How to complete this task. Copy out every line of the data exactly; do not include the images.

───── Exercise data ─────

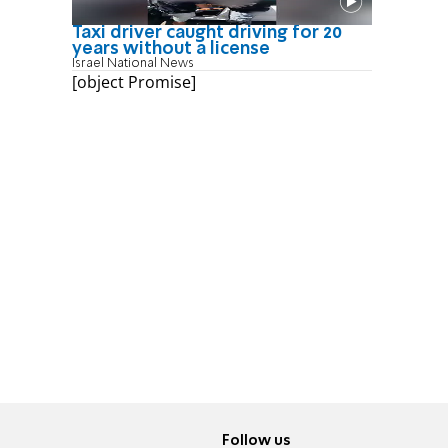
Taxi driver caught driving for 20
years without a license
Israel National News
[object Promise]
Follow us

─────

Your response.
Taxi driver caught driving for 20
years without a license
Israel National News
[object Promise]
Follow us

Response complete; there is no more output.